CLEVELAND — On the third night of the Republican convention, Indiana Gov. Mike Pence accepted his party’s nomination for vice president, and Sen. Ted Cruz rejected calls to endorse the GOP ticket. But Pence and Cruz had one thing in common; they and other speakers distorted the facts.
Vice presidential nominee Mike Pence said that Hillary Clinton’s “only answer” to the debt “is to keep borrowing and spending.” But the nonpartisan Committee for a Responsible Federal Budget found that Trump’s tax and spending plan would cause a “massive increase” in the debt, while Clinton’s plan would result in a “relatively small” increase.
Pence said “we cannot have four more years of apologizing to our enemies,” an old claim from 2012 that Obama apologized to other countries. But we read through all the speeches in question and found none rose to the level of an apology.
Pence said that “nearly 150,000 new jobs” were created in Indiana during his governorship. True, but 20 states and the District of Columbia had higher rates of job growth during the same time period.

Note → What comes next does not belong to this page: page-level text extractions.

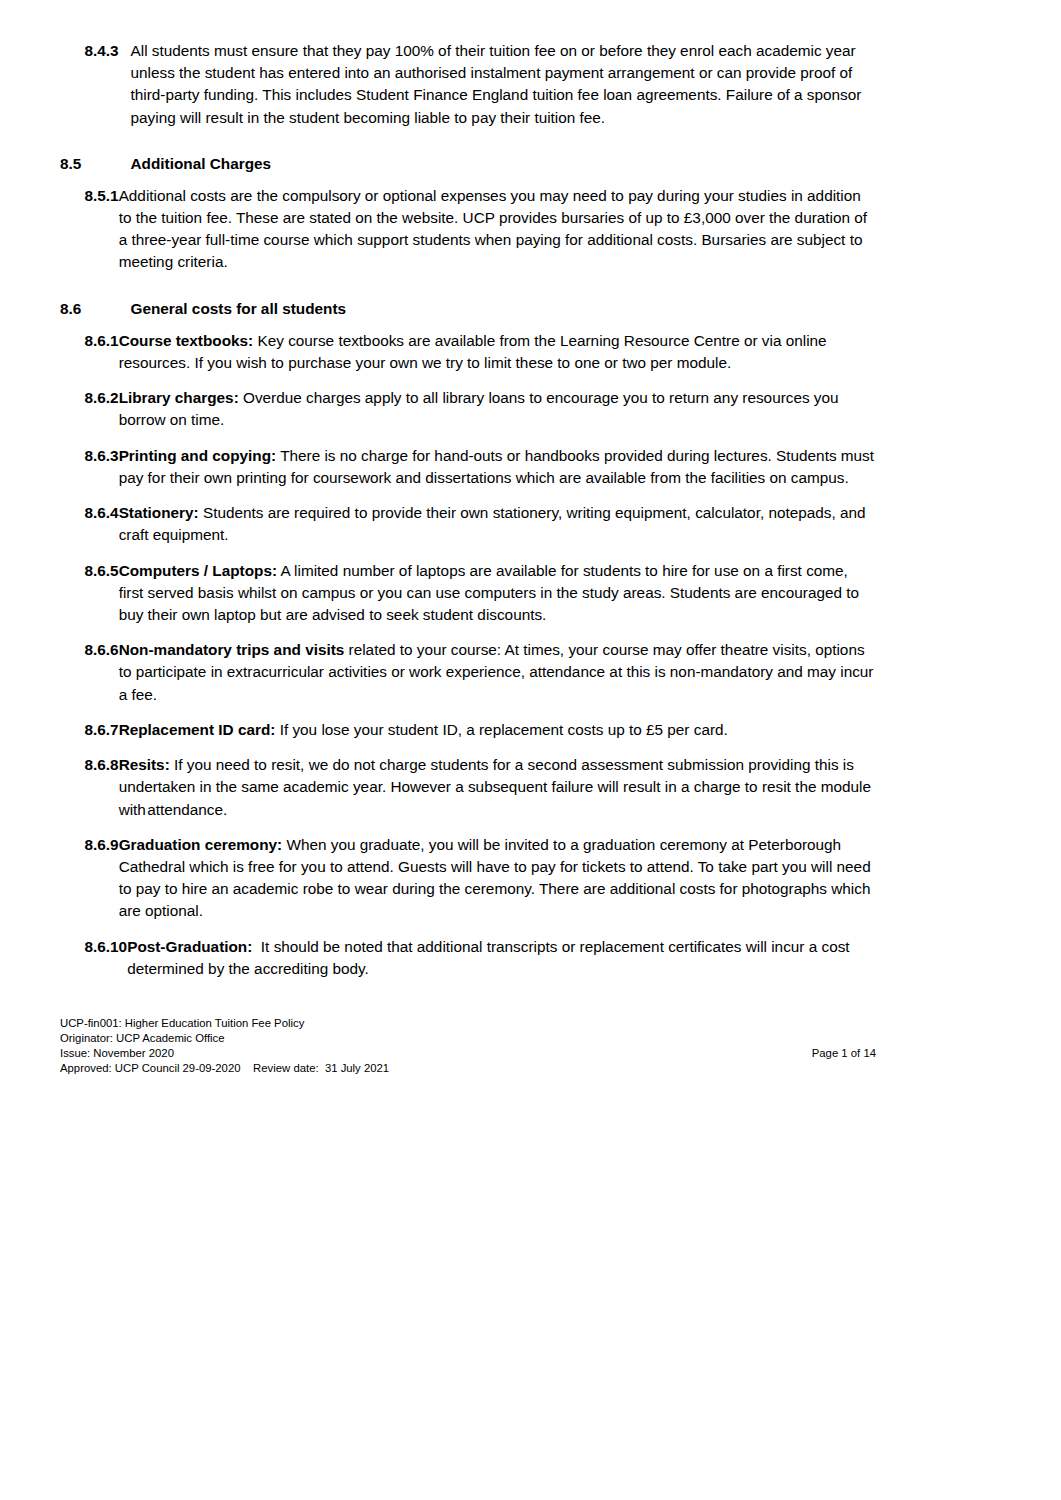8.4.3
All students must ensure that they pay 100% of their tuition fee on or before they enrol each academic year unless the student has entered into an authorised instalment payment arrangement or can provide proof of third-party funding. This includes Student Finance England tuition fee loan agreements. Failure of a sponsor paying will result in the student becoming liable to pay their tuition fee.
8.5 Additional Charges
8.5.1
Additional costs are the compulsory or optional expenses you may need to pay during your studies in addition to the tuition fee. These are stated on the website. UCP provides bursaries of up to £3,000 over the duration of a three-year full-time course which support students when paying for additional costs. Bursaries are subject to meeting criteria.
8.6 General costs for all students
8.6.1
Course textbooks: Key course textbooks are available from the Learning Resource Centre or via online resources. If you wish to purchase your own we try to limit these to one or two per module.
8.6.2
Library charges: Overdue charges apply to all library loans to encourage you to return any resources you borrow on time.
8.6.3
Printing and copying: There is no charge for hand-outs or handbooks provided during lectures. Students must pay for their own printing for coursework and dissertations which are available from the facilities on campus.
8.6.4
Stationery: Students are required to provide their own stationery, writing equipment, calculator, notepads, and craft equipment.
8.6.5
Computers / Laptops: A limited number of laptops are available for students to hire for use on a first come, first served basis whilst on campus or you can use computers in the study areas. Students are encouraged to buy their own laptop but are advised to seek student discounts.
8.6.6
Non-mandatory trips and visits related to your course: At times, your course may offer theatre visits, options to participate in extracurricular activities or work experience, attendance at this is non-mandatory and may incur a fee.
8.6.7
Replacement ID card: If you lose your student ID, a replacement costs up to £5 per card.
8.6.8
Resits: If you need to resit, we do not charge students for a second assessment submission providing this is undertaken in the same academic year. However a subsequent failure will result in a charge to resit the module with attendance.
8.6.9
Graduation ceremony: When you graduate, you will be invited to a graduation ceremony at Peterborough Cathedral which is free for you to attend. Guests will have to pay for tickets to attend. To take part you will need to pay to hire an academic robe to wear during the ceremony. There are additional costs for photographs which are optional.
8.6.10
Post-Graduation: It should be noted that additional transcripts or replacement certificates will incur a cost determined by the accrediting body.
UCP-fin001: Higher Education Tuition Fee Policy Originator: UCP Academic Office Issue: November 2020 Approved: UCP Council 29-09-2020 Review date: 31 July 2021 Page 1 of 14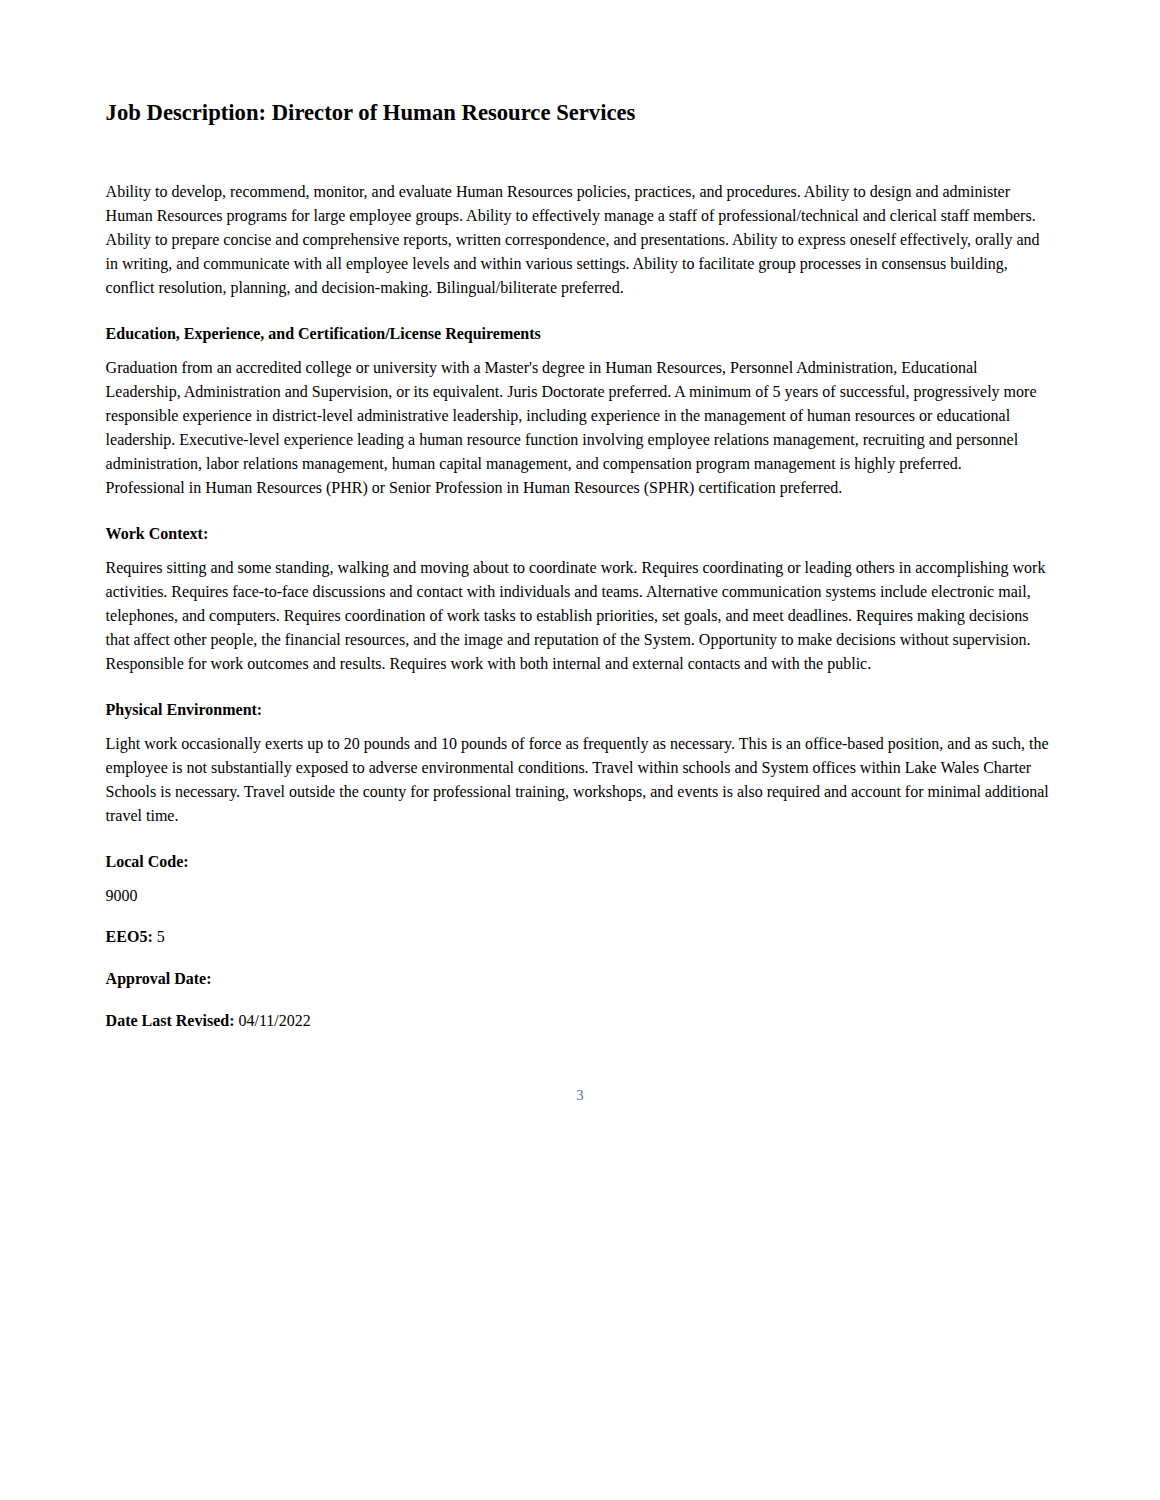Job Description: Director of Human Resource Services
Ability to develop, recommend, monitor, and evaluate Human Resources policies, practices, and procedures. Ability to design and administer Human Resources programs for large employee groups. Ability to effectively manage a staff of professional/technical and clerical staff members. Ability to prepare concise and comprehensive reports, written correspondence, and presentations. Ability to express oneself effectively, orally and in writing, and communicate with all employee levels and within various settings. Ability to facilitate group processes in consensus building, conflict resolution, planning, and decision-making. Bilingual/biliterate preferred.
Education, Experience, and Certification/License Requirements
Graduation from an accredited college or university with a Master's degree in Human Resources, Personnel Administration, Educational Leadership, Administration and Supervision, or its equivalent. Juris Doctorate preferred. A minimum of 5 years of successful, progressively more responsible experience in district-level administrative leadership, including experience in the management of human resources or educational leadership. Executive-level experience leading a human resource function involving employee relations management, recruiting and personnel administration, labor relations management, human capital management, and compensation program management is highly preferred.
Professional in Human Resources (PHR) or Senior Profession in Human Resources (SPHR) certification preferred.
Work Context:
Requires sitting and some standing, walking and moving about to coordinate work. Requires coordinating or leading others in accomplishing work activities. Requires face-to-face discussions and contact with individuals and teams. Alternative communication systems include electronic mail, telephones, and computers. Requires coordination of work tasks to establish priorities, set goals, and meet deadlines. Requires making decisions that affect other people, the financial resources, and the image and reputation of the System. Opportunity to make decisions without supervision. Responsible for work outcomes and results. Requires work with both internal and external contacts and with the public.
Physical Environment:
Light work occasionally exerts up to 20 pounds and 10 pounds of force as frequently as necessary. This is an office-based position, and as such, the employee is not substantially exposed to adverse environmental conditions. Travel within schools and System offices within Lake Wales Charter Schools is necessary. Travel outside the county for professional training, workshops, and events is also required and account for minimal additional travel time.
Local Code:
9000
EEO5: 5
Approval Date:
Date Last Revised: 04/11/2022
3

Eric Trump claimed that the U.S. is “one of the highest-taxed nations in the world,” but U.S. personal taxes aren’t even in the top ten among industrialized nations. The U.S. has one of the highest business tax rates.
Florida Gov. Rick Scott claimed the U.S. has “world-record high debt” — it actually ranks 39th out of 178 nations in terms of debt as a percentage of GDP. And he said the U.S. economy is “not growing,” when it is.
Continental Resources CEO Harold Hamm wrongly said that “America now has more oil than Saudi Arabia or Russia.” The U.S. is now producing more petroleum, but the other two countries have much larger proved crude oil reserves.
Texas Sen. Ted Cruz claimed Iran had “Death to America” and “Death to Israel” holidays. It doesn’t have such named holidays, but demonstrators are known to chant those messages on certain occasions.
Both Cruz and Pence took a Hillary Clinton quote on the Benghazi terrorist attacks out of context, leaving the false impression that she didn’t care about the deaths of four Americans.
Pastor Darrell Scott falsely claimed that there was “higher minority unemployment” under President Obama, when, in fact, the unemployment rates for African Americans, Hispanics and Asians were all down.